The present study used gene arrays to show that activity of the PPAR signaling pathway involved in the improvement of glucose and lipid metabolism in the liver of UCP2-deficient mice on a long-term high-fat diet. The upregulation of genes in the PPAR signaling pathway could explain our finding that UCP2 deficiency ameliorated insulin sensitivity. The manipulation of UCP2 protein expression could represent a new strategy for the prevention and treatment of diabetes.
目的/引言:解偶联蛋白2(UCP2)是一种与葡萄糖和脂质代谢相关的重要线粒体内膜蛋白,广泛表达于包括肝细胞在内的各种组织中。本研究旨在通过表达谱分析探讨UCP2缺乏对葡萄糖和脂质代谢、胰岛素敏感性的影响及其对肝脏相关信号通路的作用。
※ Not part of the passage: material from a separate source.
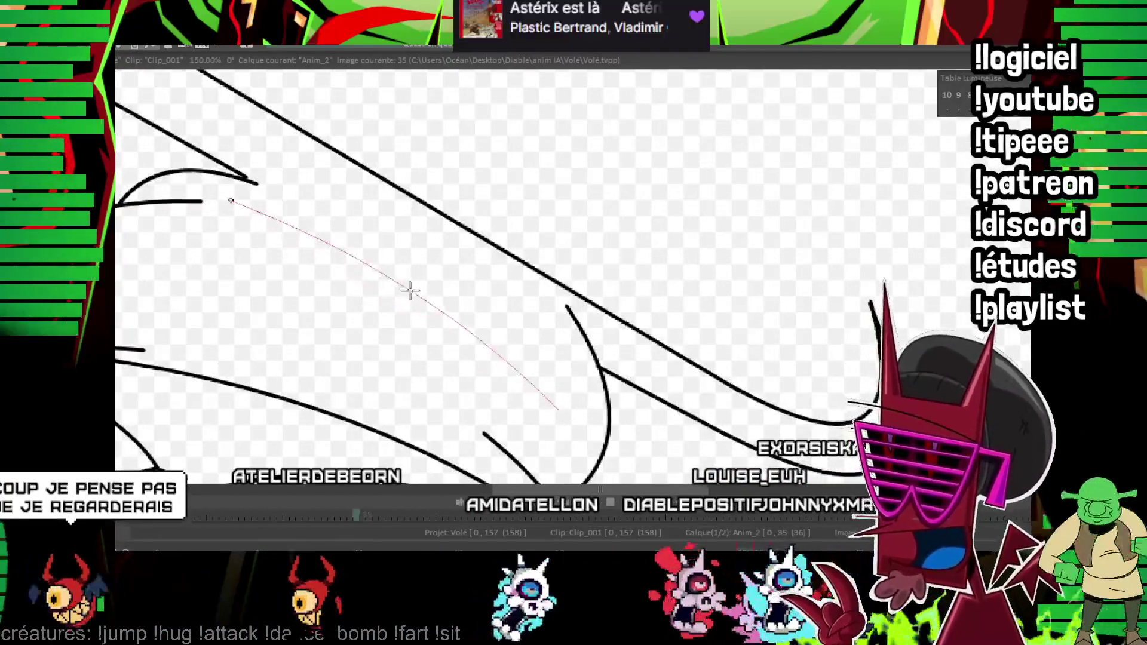
{"action": "left_click", "coordinate": [405, 282]}
{"action": "left_click_drag", "start_coordinate": [533, 369], "coordinate": [549, 395]}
将4周龄雄性UCP2 - / - 小鼠和UCP2 + / + 小鼠随机分为四组:高脂饮食的UCP2 - / - 组、正常饮食的UCP2 - / - 组、高脂饮食的UCP2 + / + 组和正常饮食的UCP2 + / + 组。通过Affymetrix基因芯片鉴定第16周时四组中差异表达的基因。
腹腔葡萄糖耐量试验和胰岛素耐量试验结果表明,高脂饮食的UCP2 - / - 组血糖和β细胞功能得到改善。UCP2 - / - 组观察到胰岛素敏感性增强。差异表达基因被映射到23条信号通路(P < 0.05)。我们重点关注“过氧化物酶体增殖物激活受体(PPAR)信号通路”(P = 3.19×10 - 11),因为它与葡萄糖和脂质代谢的调节密切相关。在PPAR信号通路中,UCP2 - / - 小鼠中的七个基因(PPARγ、Dbi、Acsl3、Lpl、Me1、Scd1、Fads2)显著上调。
本研究使用基因芯片表明,长期高脂饮食的UCP2缺陷小鼠肝脏中,PPAR信号通路的活性参与了葡萄糖和脂质代谢的改善。PPAR信号通路中基因的上调可以解释我们发现的UCP2缺乏改善胰岛素敏感性这一现象。操纵UCP2蛋白表达可能代表一种预防和治疗糖尿病的新策略。